Love this news! Higher population density should lead to a bunch of the empty storefronts in the neighborhood coming back to life. Especially with the planned rezoning.

AOA editors, any update on the Tillerman building nearby? It looks like the commercial space is getting closer to completion. Weren't there apartments planned for that building as well?

Paul has it on the nose that the aggregate number isn't really as important as more specific microtrends, especially when talking about density. The "City of Albany" is pretty big and incorporates a lot of neighborhoods all with their own trends. It's also worth pointing out that there's a longer term trend of growth in general after decades of decline. To find the numbers he quoted Mike must have also seen the 2010 estimate of 97,840, which gives us about +600 for 2015.

There is currently some pretty high demand for real estate purchases rather than rentals (TU just reported on record numbers over the winter), but this is a prime location and I'd be surprised if it didn't fill quickly.

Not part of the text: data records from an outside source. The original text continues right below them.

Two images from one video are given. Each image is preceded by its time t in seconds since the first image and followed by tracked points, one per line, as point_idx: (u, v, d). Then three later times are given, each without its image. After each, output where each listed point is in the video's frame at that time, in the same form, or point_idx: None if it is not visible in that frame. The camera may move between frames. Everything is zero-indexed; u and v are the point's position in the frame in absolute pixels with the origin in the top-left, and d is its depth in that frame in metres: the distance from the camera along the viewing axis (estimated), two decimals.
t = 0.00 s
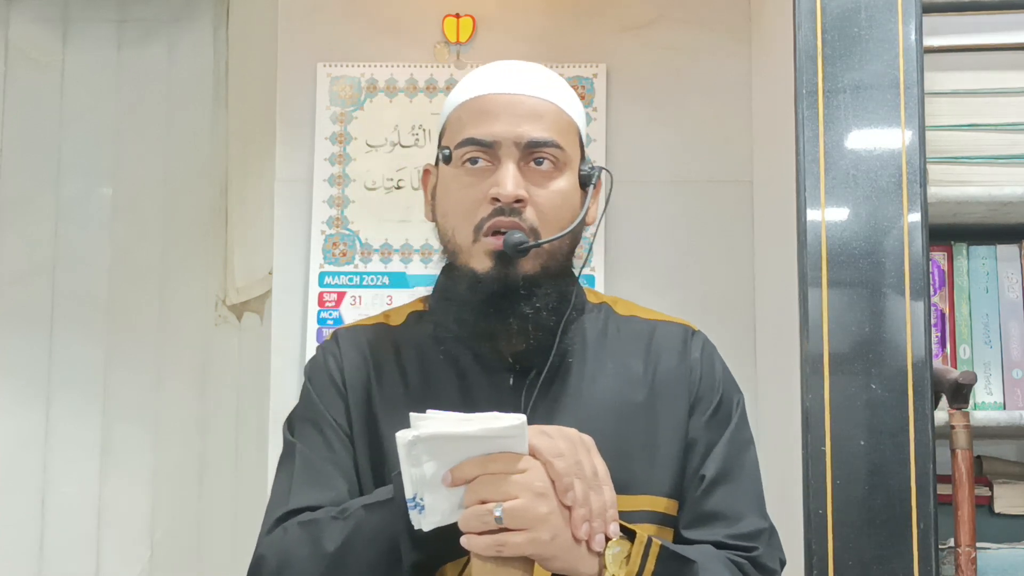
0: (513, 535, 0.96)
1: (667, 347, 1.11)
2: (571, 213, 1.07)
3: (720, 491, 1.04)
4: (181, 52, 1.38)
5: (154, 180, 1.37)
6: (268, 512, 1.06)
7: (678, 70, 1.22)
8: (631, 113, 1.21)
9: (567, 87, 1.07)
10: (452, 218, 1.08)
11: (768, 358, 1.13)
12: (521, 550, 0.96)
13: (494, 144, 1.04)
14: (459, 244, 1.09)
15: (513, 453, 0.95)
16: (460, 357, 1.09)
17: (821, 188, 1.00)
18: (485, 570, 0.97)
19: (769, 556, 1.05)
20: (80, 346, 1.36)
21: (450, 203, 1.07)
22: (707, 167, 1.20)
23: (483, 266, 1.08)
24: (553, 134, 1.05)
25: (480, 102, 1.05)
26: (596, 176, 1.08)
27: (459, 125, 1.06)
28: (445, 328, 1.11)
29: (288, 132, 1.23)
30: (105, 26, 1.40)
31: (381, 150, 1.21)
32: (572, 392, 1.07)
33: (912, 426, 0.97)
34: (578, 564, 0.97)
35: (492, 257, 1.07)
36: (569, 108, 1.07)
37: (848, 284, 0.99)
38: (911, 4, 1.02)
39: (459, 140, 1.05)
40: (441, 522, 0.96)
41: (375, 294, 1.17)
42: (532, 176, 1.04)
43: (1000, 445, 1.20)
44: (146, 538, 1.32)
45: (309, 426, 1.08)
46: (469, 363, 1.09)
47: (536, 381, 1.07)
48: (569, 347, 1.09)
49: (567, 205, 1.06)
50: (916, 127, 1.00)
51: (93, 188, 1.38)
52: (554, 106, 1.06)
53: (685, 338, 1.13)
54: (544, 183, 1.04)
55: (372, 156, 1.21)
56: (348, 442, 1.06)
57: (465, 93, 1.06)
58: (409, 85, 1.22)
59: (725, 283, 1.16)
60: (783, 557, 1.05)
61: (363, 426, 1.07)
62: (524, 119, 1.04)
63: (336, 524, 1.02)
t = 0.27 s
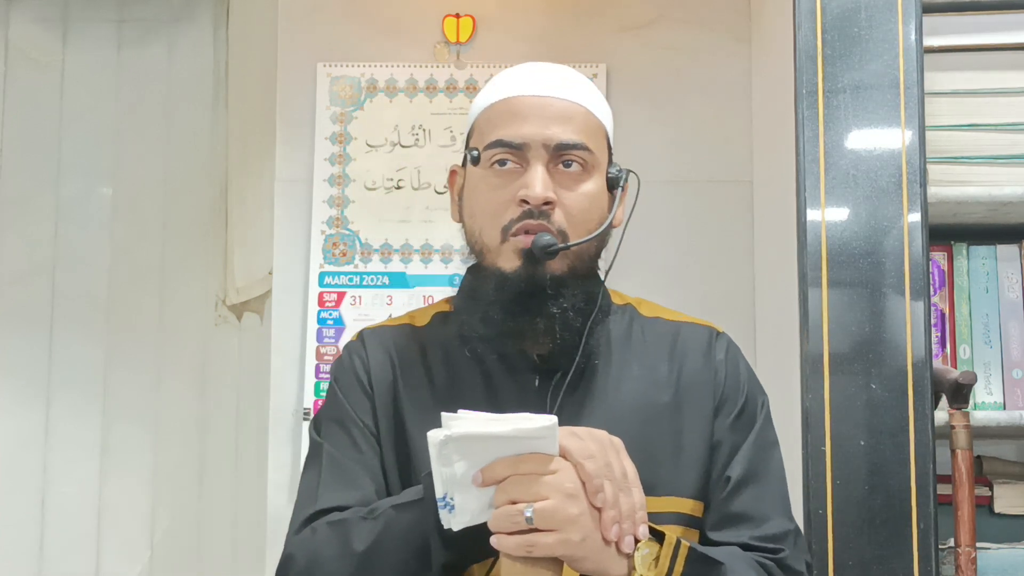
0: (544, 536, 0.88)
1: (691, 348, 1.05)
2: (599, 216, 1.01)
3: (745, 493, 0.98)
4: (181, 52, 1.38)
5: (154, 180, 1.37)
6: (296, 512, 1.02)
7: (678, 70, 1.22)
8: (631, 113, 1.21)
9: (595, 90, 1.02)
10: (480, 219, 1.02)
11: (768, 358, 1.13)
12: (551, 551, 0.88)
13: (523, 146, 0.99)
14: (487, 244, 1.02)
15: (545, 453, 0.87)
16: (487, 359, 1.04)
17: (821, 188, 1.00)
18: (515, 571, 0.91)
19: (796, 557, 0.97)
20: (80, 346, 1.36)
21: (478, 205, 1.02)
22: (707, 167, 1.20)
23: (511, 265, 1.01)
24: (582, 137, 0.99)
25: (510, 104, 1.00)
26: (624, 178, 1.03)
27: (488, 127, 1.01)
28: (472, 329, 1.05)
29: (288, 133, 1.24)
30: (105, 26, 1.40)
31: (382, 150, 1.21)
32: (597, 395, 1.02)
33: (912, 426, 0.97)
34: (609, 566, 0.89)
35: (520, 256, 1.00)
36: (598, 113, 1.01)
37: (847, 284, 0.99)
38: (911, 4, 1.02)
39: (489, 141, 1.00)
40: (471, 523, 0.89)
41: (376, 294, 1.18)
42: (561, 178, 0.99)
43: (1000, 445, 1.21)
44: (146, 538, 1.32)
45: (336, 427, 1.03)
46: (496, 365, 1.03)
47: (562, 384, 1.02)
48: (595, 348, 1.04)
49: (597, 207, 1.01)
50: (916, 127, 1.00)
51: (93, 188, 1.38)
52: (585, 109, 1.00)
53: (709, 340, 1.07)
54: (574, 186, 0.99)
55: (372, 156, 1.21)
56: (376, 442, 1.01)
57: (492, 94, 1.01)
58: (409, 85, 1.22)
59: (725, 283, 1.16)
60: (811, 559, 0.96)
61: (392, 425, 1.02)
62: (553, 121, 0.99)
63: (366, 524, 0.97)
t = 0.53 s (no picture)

@Mike: As others have pointed out in this thread, those population estimates should be taken with a few grains of salt because there's going to be some smudginess to the numbers. A change in the count of just a few hundred isn't really notable.

But your question about whether these conversions fill up is an important one. Almost without fail over the last year or two, every developer I've talked with who's been building new or converting space in Albany has said they're seeing very high rates of occupancy -- like 95 percent or higher. Some have even said they have people on waiting lists for units. And in the specific case above, Obadashian told me their units in the Center Square/Hudson/Park area have had 99 percent occupancy in recent years -- basically the only time they're not occupied is because unit is under renovation.

I'm really curious about what's driving this demand. Downtown developers have told me it's 20-30somethings and empty nest-type people. Obadashian said they've seen a lot of growing demand from people associated with hospitals and colleges here. What I'd like to know is to what degree this demand is coming from people moving in to the Capital Region and how much it's people moving within in the area.

@Paul and -B: You're both right to point out there's almost certainly variation within the city itself. I wish there were better metrics available that would help us all get a sense of the direction of individual neighborhoods. (Census tract data is usually a year or two behind, and the estimates have large margins of error.) People talk all the time about the direction of certain neighborhoods -- I'm guilty of this, too -- but for the most part it's all anecdotal. Which isn't to say it's not useful, but it'd help to have something more specific and systematic to include.

All that said, I'm starting to suspect that *something* is going on in city of Albany in terms of population. It just might not show up in any clear official way until next decennial Census count.

@Another Paul: That's a good question about the Tillerman building. It's been almost two years since I've heard anything about it. I'll see if we can find out anything.

Another topic, but has anyone heard if the new apartments on Holland - the high rise - are going to break ground anytime soon? It seems like that project has stalled. I think they're called The Gallery on Holland.